Data listing -
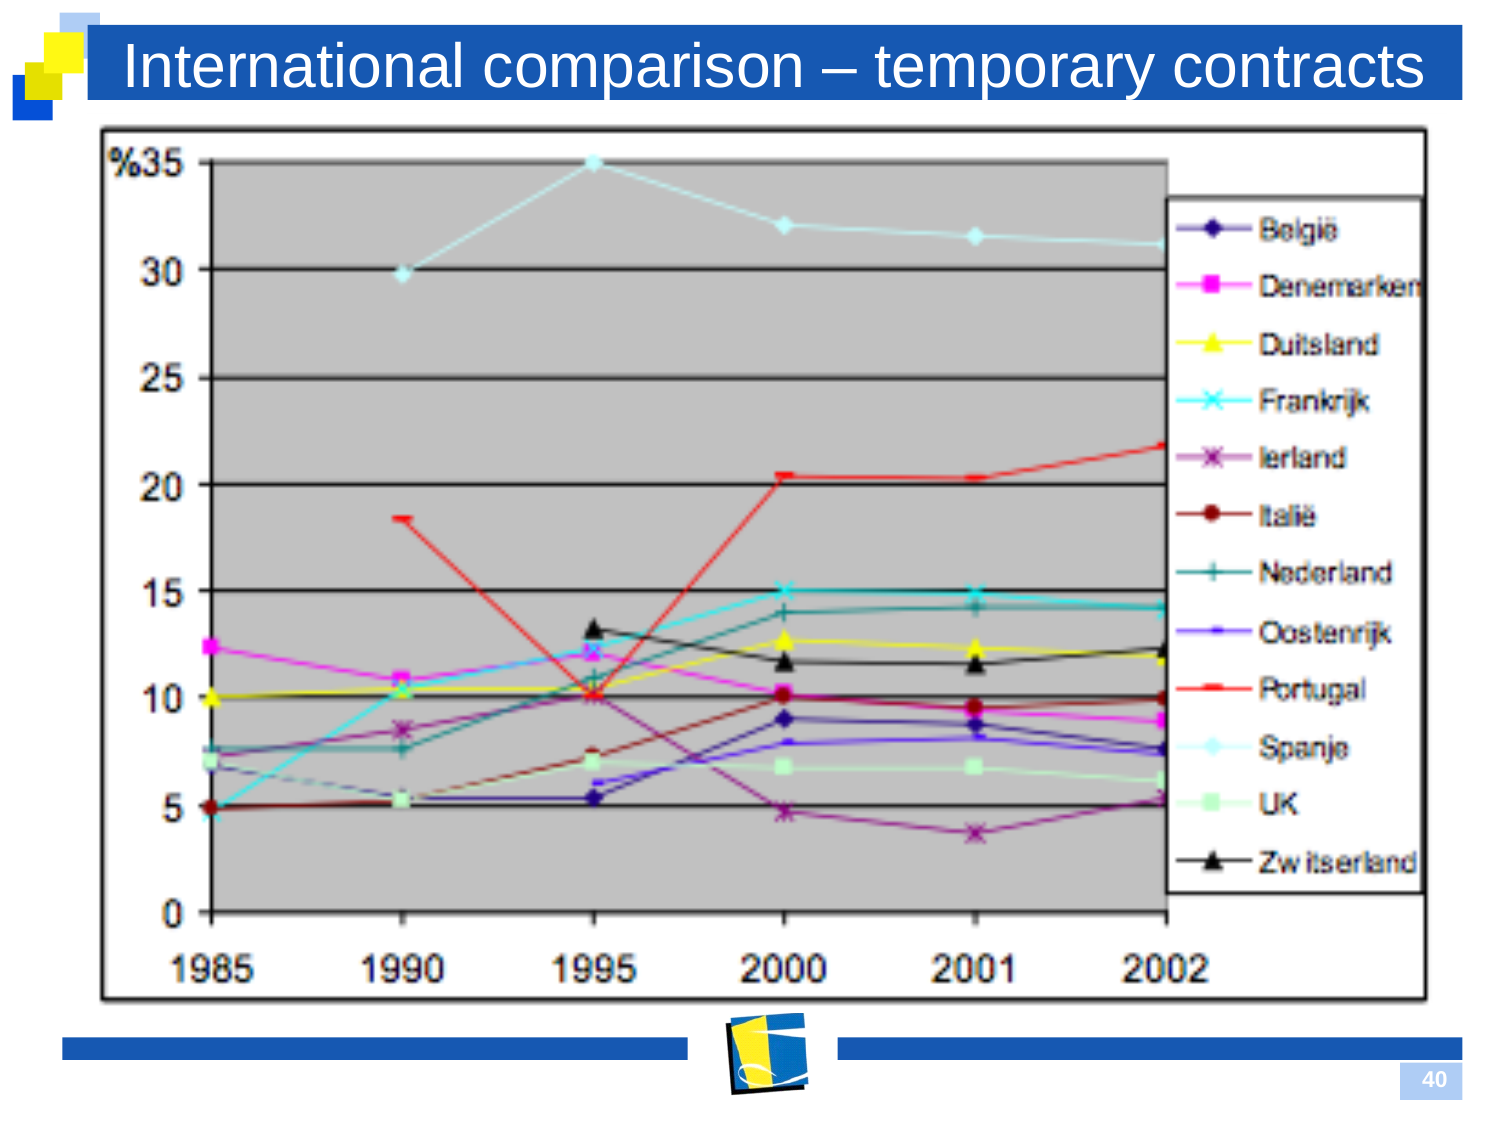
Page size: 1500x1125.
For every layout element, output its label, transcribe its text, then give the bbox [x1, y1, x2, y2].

slide_number 40 [1399, 1062, 1463, 1101]
title International comparison – temporary contracts [87, 24, 1463, 101]
picture [87, 112, 1447, 1013]
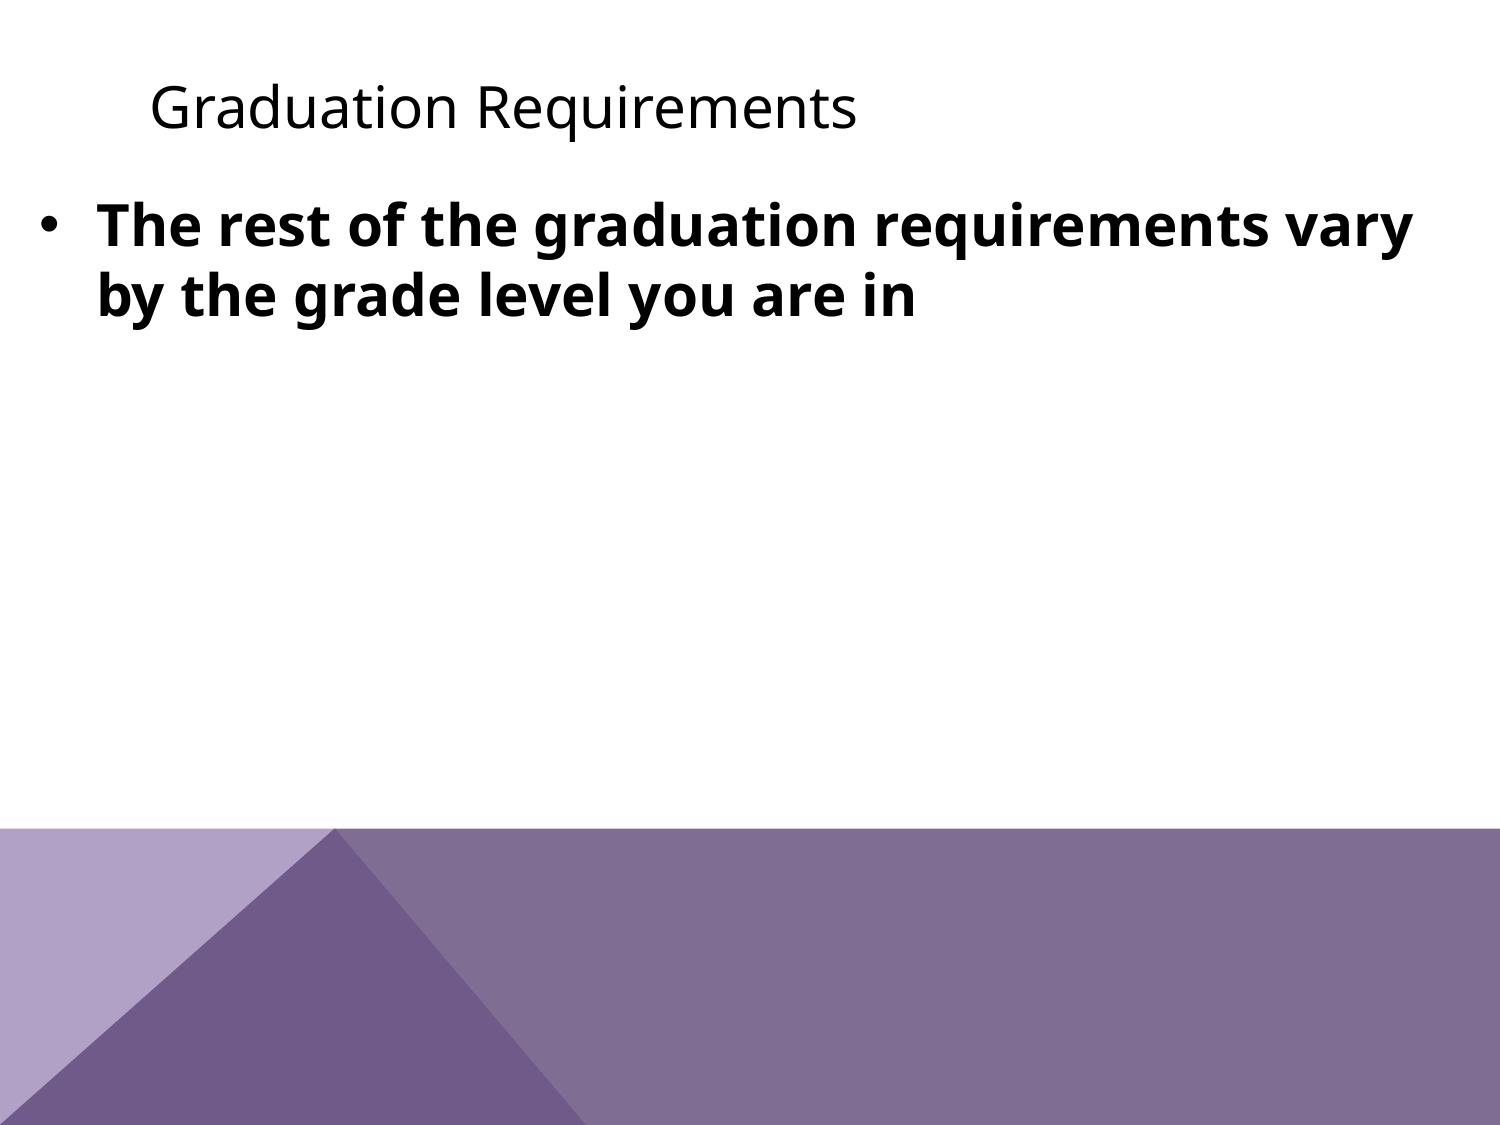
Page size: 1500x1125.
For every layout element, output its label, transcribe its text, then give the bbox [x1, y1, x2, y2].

title Graduation Requirements [134, 59, 1369, 150]
list The rest of the graduation requirements vary by the grade level you are in [24, 180, 1463, 768]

Work required - Copy every entry exactly, leaving out the pictures.

Answer section -
Page size: 1500x1125.
For every layout element, output its label, transcribe its text, then give the bbox [x1, y1, x2, y2].

slide_number 40 [1399, 1062, 1463, 1101]
title International comparison – temporary contracts [87, 24, 1463, 101]
picture [87, 112, 1447, 1013]
Page size: 1500x1125.
For every layout element, output its label, transcribe its text, then give the bbox [x1, y1, x2, y2].

title Graduation Requirements [134, 59, 1369, 150]
list The rest of the graduation requirements vary by the grade level you are in [24, 180, 1463, 768]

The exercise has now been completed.